Nous ne minimisons certainement pas l'importance de la traite de personnes; il ne faut pas relâcher les mesures contre. Nous constatons, malheureusement que le projet de loi C-36 ne fait rien contre cette activité et qu'il crée les mêmes maux que ceux qu'a signalés la Cour suprême du Canada dans l'arrêt Bedford, des maux inconstitutionnels. Nous craignons ses répercussions pour les travailleuses du sexe et leur sécurité, tout en sachant que les lois contre la traite de personnes à des fins sexuelles sont effectivement appliquées.

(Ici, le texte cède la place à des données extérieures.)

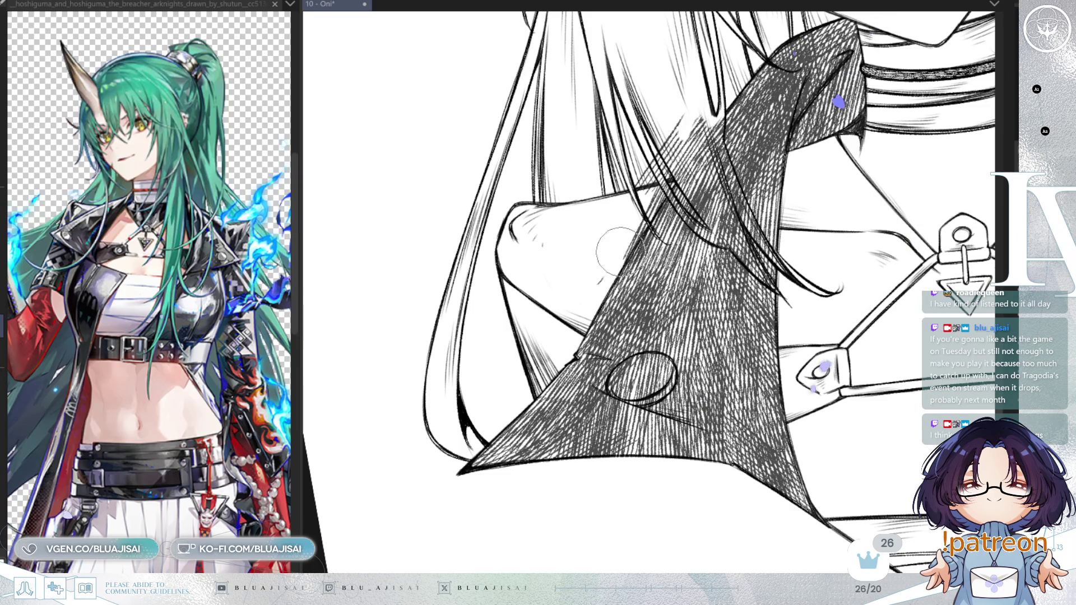
pyautogui.moveTo(612, 247); pyautogui.dragTo(541, 366)
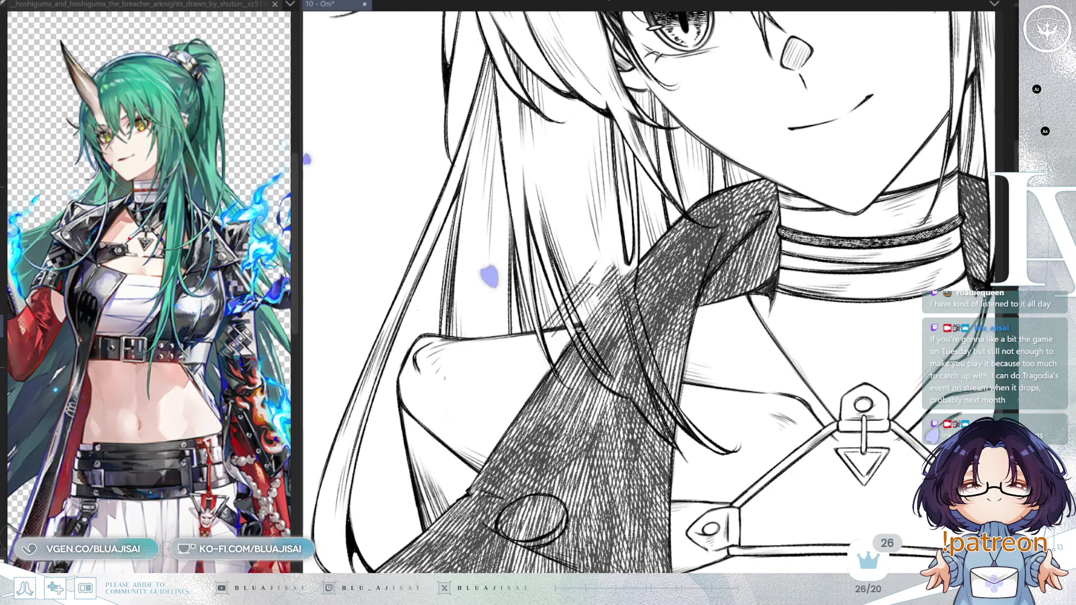
pyautogui.moveTo(530, 346); pyautogui.dragTo(638, 261)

Le sénateur Plett : Le sénateur Boisvenu a posé aux Smith et à Mme Grant la question que je leur destinais. Je me contenterai donc de faire une observation à ce sujet, sans poser de question.

Je suis sûrement d'accord avec vous. Je crois que tous les cas de prostitution font des victimes : la prostituée, les parents, les enfants ou les conjointes. Je pense que vous en avez parlé.

Je tiens à vous remercier pour votre témoignage et pour la force que vous avez démontrée en venant ici. Je vous souhaite simplement bonne chance.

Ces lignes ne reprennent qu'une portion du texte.